Steven Schveighoffer wrote:
On Mon, 09 Aug 2010 09:57:47 -0400, bearophile <bearophileh...@lycos.com> wrote:

Steven Schveighoffer:
I thought it was "you're on your own", not undefined behavior. The former implies there is some "right" way to do this if you know more about the data than the compiler, the latter implies that there is no right way to
cast away const.  Am I wrong?

In my opinion if this thing is well designed then you go in undefined behaviour only when you change the contents of something after you have removed its const nature with a cast. Just casting const away and then reading the data can't be undefined behaviour, otherwise casting const away is useless and can be totally disallowed.
Casting away const just to read the data is useless. You can read const data without a cast.

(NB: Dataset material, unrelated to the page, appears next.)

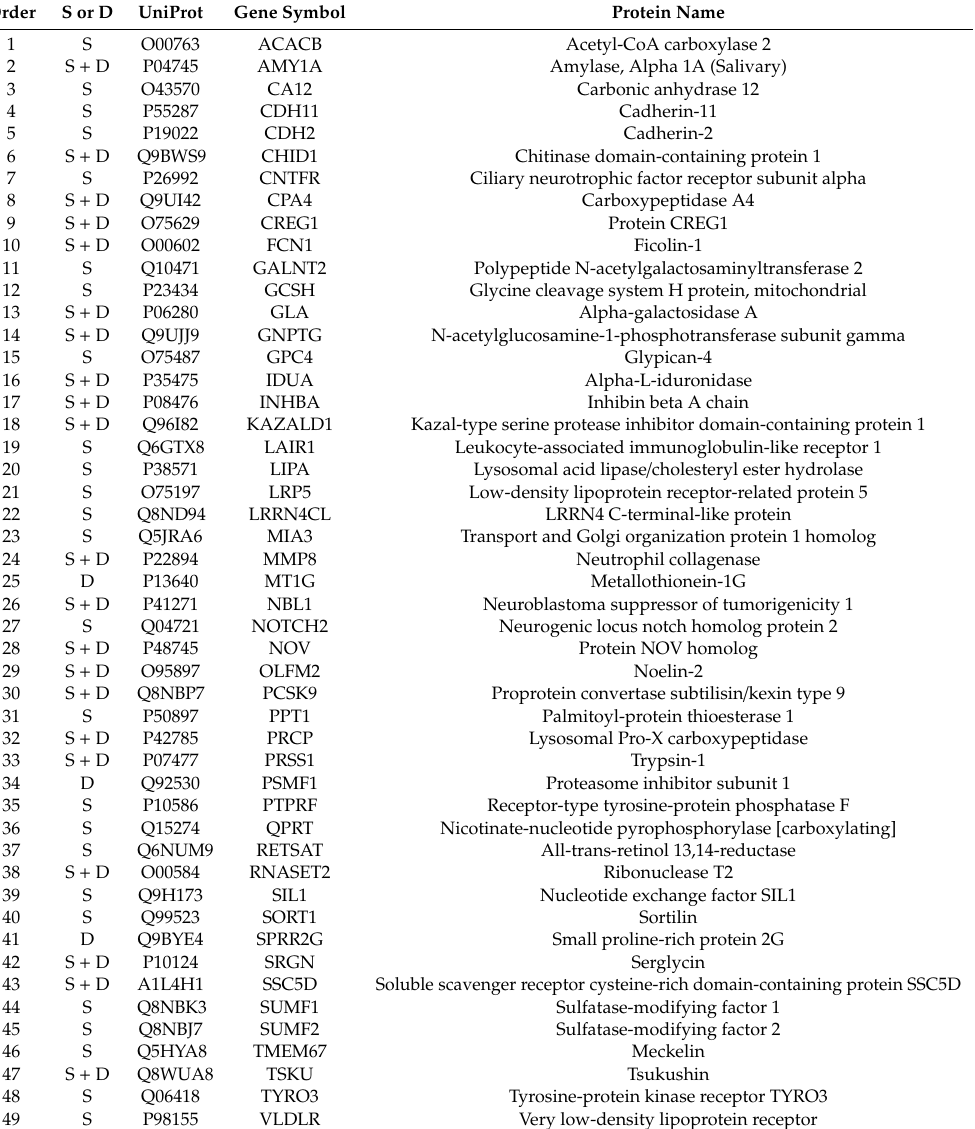
Table 2. List of 49 novel adipocyte secreted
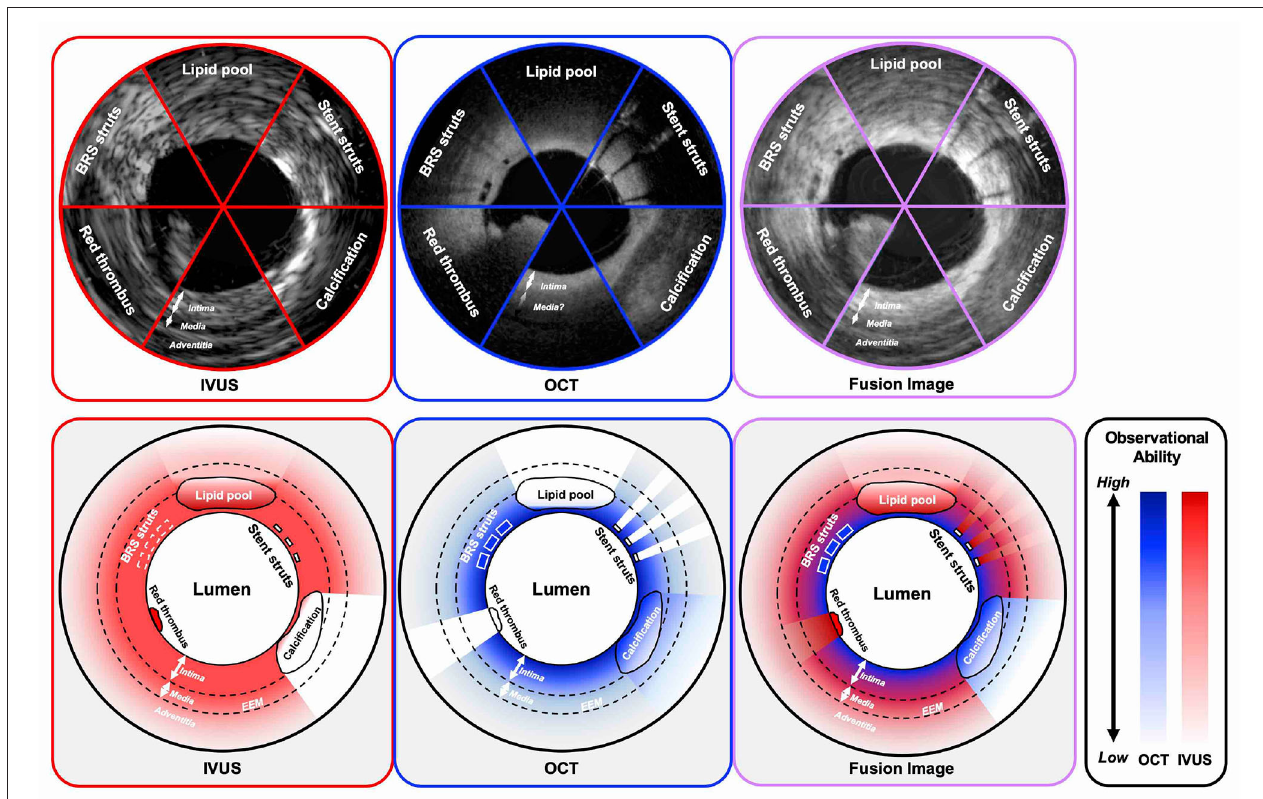
FIGURE 2 | Observational abilities of IVUS and OCT in the settings of several intracoronary structures. IVUS indicates both grayscale IVUS and IVUS with radiofrequency analysis. IVUS, intravascular ultrasound; OCT, optical coherence tomography; BRS, bioresorbable scaffold; EEM, external elastic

No you can't. You can't pass it to a C function.

Sure you can.

extern(C) int strlen(const(char) *arg);


But my understanding is that casting away const to write should be doable if you know what you're doing. If this is undefined behavior, then that's fine, I'm just unclear on what "undefined behavior" actually means. I thought "undefined behavior" means that you cannot count on the behavior to work in the future. An example of where casting away const to write should be allowed is for a hypothetical mutable member:
 class C
{
   private Mutable!(int) cache = -1;
int expensiveFunction() const { return cache == -1 ? cache = _expensiveFunctionImpl() : cache; }
   private int _expensiveFunctionImpl() const {...}
}
If this is undefined, then something like this cannot be relied on, even when performance is critical.
 -Steve

I really can't see how the compiler could make that work, without destroying most of the benefits of const. For example, if that code is legal, it disallows most const-related optimisation.

Why not? What possible optimization can the compiler do here? Mutable has an assign operation that is labeled as const, it should be callable by the compiler.

I haven't really seen what const optimizations can be, so maybe an example (even if unimplemented) is helpful.